(Collection entries)
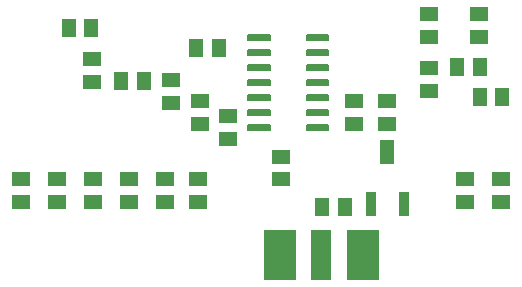
<source format=gbr>
G04 EAGLE Gerber RS-274X export*
G75*
%MOMM*%
%FSLAX34Y34*%
%LPD*%
%INSolderpaste Top*%
%IPPOS*%
%AMOC8*
5,1,8,0,0,1.08239X$1,22.5*%
G01*
%ADD10R,1.300000X1.500000*%
%ADD11R,1.500000X1.300000*%
%ADD12R,0.900000X2.000000*%
%ADD13R,1.300000X2.000000*%
%ADD14C,0.147500*%
%ADD15R,1.778000X4.191000*%
%ADD16R,2.667000X4.191000*%


D10*
X354990Y72390D03*
X373990Y72390D03*
D11*
X487680Y235560D03*
X487680Y216560D03*
D10*
X488340Y165100D03*
X507340Y165100D03*
D11*
X506730Y76860D03*
X506730Y95860D03*
D10*
X140360Y223520D03*
X159360Y223520D03*
D11*
X410210Y142900D03*
X410210Y161900D03*
X191770Y95860D03*
X191770Y76860D03*
X227330Y160680D03*
X227330Y179680D03*
X222250Y95860D03*
X222250Y76860D03*
X275590Y130200D03*
X275590Y149200D03*
X445770Y235560D03*
X445770Y216560D03*
X476250Y76860D03*
X476250Y95860D03*
D12*
X396210Y74520D03*
D13*
X410210Y118520D03*
D12*
X424210Y74520D03*
D10*
X267310Y207010D03*
X248310Y207010D03*
D11*
X445770Y170840D03*
X445770Y189840D03*
D10*
X469290Y190500D03*
X488290Y190500D03*
D11*
X160020Y178460D03*
X160020Y197460D03*
D10*
X203810Y179070D03*
X184810Y179070D03*
D11*
X161290Y95860D03*
X161290Y76860D03*
X100330Y76860D03*
X100330Y95860D03*
X382270Y142900D03*
X382270Y161900D03*
X250190Y76860D03*
X250190Y95860D03*
X251460Y142900D03*
X251460Y161900D03*
X320040Y95910D03*
X320040Y114910D03*
D14*
X310603Y213687D02*
X292577Y213687D01*
X292577Y218113D01*
X310603Y218113D01*
X310603Y213687D01*
X310603Y215088D02*
X292577Y215088D01*
X292577Y216489D02*
X310603Y216489D01*
X310603Y217890D02*
X292577Y217890D01*
X292577Y200987D02*
X310603Y200987D01*
X292577Y200987D02*
X292577Y205413D01*
X310603Y205413D01*
X310603Y200987D01*
X310603Y202388D02*
X292577Y202388D01*
X292577Y203789D02*
X310603Y203789D01*
X310603Y205190D02*
X292577Y205190D01*
X292577Y188287D02*
X310603Y188287D01*
X292577Y188287D02*
X292577Y192713D01*
X310603Y192713D01*
X310603Y188287D01*
X310603Y189688D02*
X292577Y189688D01*
X292577Y191089D02*
X310603Y191089D01*
X310603Y192490D02*
X292577Y192490D01*
X292577Y175587D02*
X310603Y175587D01*
X292577Y175587D02*
X292577Y180013D01*
X310603Y180013D01*
X310603Y175587D01*
X310603Y176988D02*
X292577Y176988D01*
X292577Y178389D02*
X310603Y178389D01*
X310603Y179790D02*
X292577Y179790D01*
X292577Y162887D02*
X310603Y162887D01*
X292577Y162887D02*
X292577Y167313D01*
X310603Y167313D01*
X310603Y162887D01*
X310603Y164288D02*
X292577Y164288D01*
X292577Y165689D02*
X310603Y165689D01*
X310603Y167090D02*
X292577Y167090D01*
X292577Y150187D02*
X310603Y150187D01*
X292577Y150187D02*
X292577Y154613D01*
X310603Y154613D01*
X310603Y150187D01*
X310603Y151588D02*
X292577Y151588D01*
X292577Y152989D02*
X310603Y152989D01*
X310603Y154390D02*
X292577Y154390D01*
X292577Y137487D02*
X310603Y137487D01*
X292577Y137487D02*
X292577Y141913D01*
X310603Y141913D01*
X310603Y137487D01*
X310603Y138888D02*
X292577Y138888D01*
X292577Y140289D02*
X310603Y140289D01*
X310603Y141690D02*
X292577Y141690D01*
X342177Y137487D02*
X360203Y137487D01*
X342177Y137487D02*
X342177Y141913D01*
X360203Y141913D01*
X360203Y137487D01*
X360203Y138888D02*
X342177Y138888D01*
X342177Y140289D02*
X360203Y140289D01*
X360203Y141690D02*
X342177Y141690D01*
X342177Y150187D02*
X360203Y150187D01*
X342177Y150187D02*
X342177Y154613D01*
X360203Y154613D01*
X360203Y150187D01*
X360203Y151588D02*
X342177Y151588D01*
X342177Y152989D02*
X360203Y152989D01*
X360203Y154390D02*
X342177Y154390D01*
X342177Y162887D02*
X360203Y162887D01*
X342177Y162887D02*
X342177Y167313D01*
X360203Y167313D01*
X360203Y162887D01*
X360203Y164288D02*
X342177Y164288D01*
X342177Y165689D02*
X360203Y165689D01*
X360203Y167090D02*
X342177Y167090D01*
X342177Y175587D02*
X360203Y175587D01*
X342177Y175587D02*
X342177Y180013D01*
X360203Y180013D01*
X360203Y175587D01*
X360203Y176988D02*
X342177Y176988D01*
X342177Y178389D02*
X360203Y178389D01*
X360203Y179790D02*
X342177Y179790D01*
X342177Y188287D02*
X360203Y188287D01*
X342177Y188287D02*
X342177Y192713D01*
X360203Y192713D01*
X360203Y188287D01*
X360203Y189688D02*
X342177Y189688D01*
X342177Y191089D02*
X360203Y191089D01*
X360203Y192490D02*
X342177Y192490D01*
X342177Y200987D02*
X360203Y200987D01*
X342177Y200987D02*
X342177Y205413D01*
X360203Y205413D01*
X360203Y200987D01*
X360203Y202388D02*
X342177Y202388D01*
X342177Y203789D02*
X360203Y203789D01*
X360203Y205190D02*
X342177Y205190D01*
X342177Y213687D02*
X360203Y213687D01*
X342177Y213687D02*
X342177Y218113D01*
X360203Y218113D01*
X360203Y213687D01*
X360203Y215088D02*
X342177Y215088D01*
X342177Y216489D02*
X360203Y216489D01*
X360203Y217890D02*
X342177Y217890D01*
D15*
X354330Y31314D03*
D16*
X319384Y31314D03*
X389276Y31314D03*
D11*
X130810Y76860D03*
X130810Y95860D03*
M02*

</source>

» Exercise instructions: For the lines above, output exactly those from the line containing "X161290Y95860D03*" through the line containing "X310603Y165689D01*", and skip the others.

» Output of the exercise:
X161290Y95860D03*
X161290Y76860D03*
X100330Y76860D03*
X100330Y95860D03*
X382270Y142900D03*
X382270Y161900D03*
X250190Y76860D03*
X250190Y95860D03*
X251460Y142900D03*
X251460Y161900D03*
X320040Y95910D03*
X320040Y114910D03*
D14*
X310603Y213687D02*
X292577Y213687D01*
X292577Y218113D01*
X310603Y218113D01*
X310603Y213687D01*
X310603Y215088D02*
X292577Y215088D01*
X292577Y216489D02*
X310603Y216489D01*
X310603Y217890D02*
X292577Y217890D01*
X292577Y200987D02*
X310603Y200987D01*
X292577Y200987D02*
X292577Y205413D01*
X310603Y205413D01*
X310603Y200987D01*
X310603Y202388D02*
X292577Y202388D01*
X292577Y203789D02*
X310603Y203789D01*
X310603Y205190D02*
X292577Y205190D01*
X292577Y188287D02*
X310603Y188287D01*
X292577Y188287D02*
X292577Y192713D01*
X310603Y192713D01*
X310603Y188287D01*
X310603Y189688D02*
X292577Y189688D01*
X292577Y191089D02*
X310603Y191089D01*
X310603Y192490D02*
X292577Y192490D01*
X292577Y175587D02*
X310603Y175587D01*
X292577Y175587D02*
X292577Y180013D01*
X310603Y180013D01*
X310603Y175587D01*
X310603Y176988D02*
X292577Y176988D01*
X292577Y178389D02*
X310603Y178389D01*
X310603Y179790D02*
X292577Y179790D01*
X292577Y162887D02*
X310603Y162887D01*
X292577Y162887D02*
X292577Y167313D01*
X310603Y167313D01*
X310603Y162887D01*
X310603Y164288D02*
X292577Y164288D01*
X292577Y165689D02*
X310603Y165689D01*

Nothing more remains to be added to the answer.